As a consequence, answering the question of what other processes where on the same machine was not as easy as on an EC2 instance. We didn't mind though because Borg was so good at scheduling we pretty much didn't have to care about the machine level. Instead we thought at the datacenter level.


Some machines run many other jobs, some machines run few. It depends on the resource allocation.


I think 1 was fine for many people but I wish it'd been 2 simply to avoid people getting as far before realizing there was a class of problem they weren't testing.


Concurrency in Go is a programming model, specifically CSP. They have been very clear about this from the beginning and saying they failed to deliver on it is disingenuous.


Note that I was not talking about the actual implementation or the indeed perfectly open discussion in the docs but rather the way the language was sold, most of which happened outside of Google. Even though e.g. Pike was very open about this, there was a lot of excitement of the magic scaling pixie dust variety around HN, Twitter, meetups, etc.

Almost every person I know who started with Go got a long way in before doing some benchmarks and realizing that they were only using one thread. I know the scheduler had issues but I think setting the default to 2 would have avoided people going so far before learning that the language can't handle everything they need to care about.

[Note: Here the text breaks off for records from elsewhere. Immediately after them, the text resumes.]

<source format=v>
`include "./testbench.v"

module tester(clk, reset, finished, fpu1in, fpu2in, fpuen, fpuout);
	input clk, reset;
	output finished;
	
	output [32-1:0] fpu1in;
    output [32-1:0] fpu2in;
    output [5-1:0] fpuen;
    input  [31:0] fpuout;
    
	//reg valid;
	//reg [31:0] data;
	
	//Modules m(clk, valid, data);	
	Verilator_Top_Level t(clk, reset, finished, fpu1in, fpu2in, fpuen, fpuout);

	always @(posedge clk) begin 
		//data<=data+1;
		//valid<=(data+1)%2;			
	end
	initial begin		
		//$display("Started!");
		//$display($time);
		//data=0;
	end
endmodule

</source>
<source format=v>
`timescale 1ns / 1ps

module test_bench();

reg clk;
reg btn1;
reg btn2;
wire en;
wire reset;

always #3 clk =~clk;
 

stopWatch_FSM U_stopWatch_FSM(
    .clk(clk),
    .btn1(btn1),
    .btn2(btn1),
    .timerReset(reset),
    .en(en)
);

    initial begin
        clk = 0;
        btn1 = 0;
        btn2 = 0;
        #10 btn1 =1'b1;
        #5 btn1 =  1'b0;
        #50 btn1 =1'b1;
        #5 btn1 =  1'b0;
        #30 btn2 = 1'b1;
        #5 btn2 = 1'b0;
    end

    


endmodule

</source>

No, they also talked from the start about how Go makes it easy to leverage many CPUs...


And it did and does, provided you have a workload suited to many CPUs. It's just that with the ancient scheduler, setting GOMAXPROCS>1 with a concurrent but not inherently parallel workload would often be slower. It got a lot better around 1.2 and is finally a non-issue in 1.5.

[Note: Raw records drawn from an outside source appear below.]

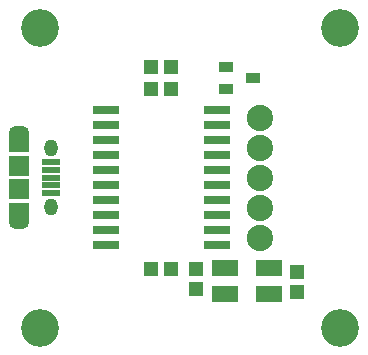
<source format=gts>
G04 DipTrace 2.4.0.1*
%INinterface.frontmask.gts*%
%MOIN*%
%ADD31C,0.126*%
%ADD38R,0.0492X0.0335*%
%ADD40C,0.0879*%
%ADD42R,0.0689X0.0669*%
%ADD44R,0.0689X0.065*%
%ADD46O,0.0689X0.0472*%
%ADD48O,0.0453X0.0571*%
%ADD50R,0.061X0.0236*%
%ADD52R,0.0512X0.0472*%
%ADD54R,0.0472X0.0512*%
%ADD56R,0.0866X0.0551*%
%ADD58R,0.0866X0.0315*%
%FSLAX44Y44*%
G04*
G70*
G90*
G75*
G01*
%LNTopMask*%
%LPD*%
D58*
X11138Y7987D3*
Y8487D3*
Y8987D3*
Y9487D3*
Y9987D3*
Y10487D3*
Y10987D3*
Y11487D3*
Y11987D3*
Y12487D3*
X7437D3*
Y11987D3*
Y11487D3*
Y10987D3*
Y10487D3*
Y9987D3*
Y9487D3*
Y8987D3*
Y8487D3*
Y7987D3*
D56*
X12857Y7223D3*
X11401D3*
Y6357D3*
X12857D3*
D54*
X10437Y7187D3*
Y6518D3*
X13812Y6437D3*
Y7106D3*
D52*
X8937Y7187D3*
X9606D3*
X8937Y13187D3*
X9606D3*
D50*
X5600Y10749D3*
Y10493D3*
Y10237D3*
Y9981D3*
Y9725D3*
D48*
Y11221D3*
Y9253D3*
D46*
X4537Y11713D3*
Y8761D3*
D44*
Y11428D3*
Y9046D3*
D42*
Y10631D3*
Y9843D3*
D52*
X9606Y13937D3*
X8937D3*
D40*
X12562Y12237D3*
Y11237D3*
Y10237D3*
Y9237D3*
Y8237D3*
D38*
X11437Y13937D3*
Y13189D3*
X12343Y13563D3*
D31*
X15237Y15237D3*
X5237D3*
Y5237D3*
X15237D3*
M02*

</source>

Don't forget the race detector! It has also gotten easier to detect subtle concurrency errors which in turn means less deterministic execution is easier to handle.


Concurrency doesn't rely on the number of available processing cores. You're thinking of parallelism.


I'm quite familiar with the distinction you're trying to make but the term concurrency is not that strict in common usage:

“In computer science, concurrency is a property of systems in which several computations are executing simultaneously, and potentially interacting with each other. The computations may be executing on multiple cores in the same chip, preemptively time-shared threads on the same processor, or executed on physically separated processors.”

https://en.wikipedia.org/wiki/Concurrency_%28computer_scienc...

If you were to go back and reread my comment, note that I used the broader term concurrency at the start – which includes both classic async patterns within a single thread where operations may be interleaved but shared resources wouldn't be updated simultaneously as well as true parallel execution – and then specifically referred to parallel execution at the end as a source of potential pitfalls.


sure, but now some programs will break. This is a breaking change.


This just changes the default, which anyone can do in their OS. If your program breaks when run by someone who set gomaxprocs.. that's a bug in your program.


Those programs were already broken – the developer just didn't know about it.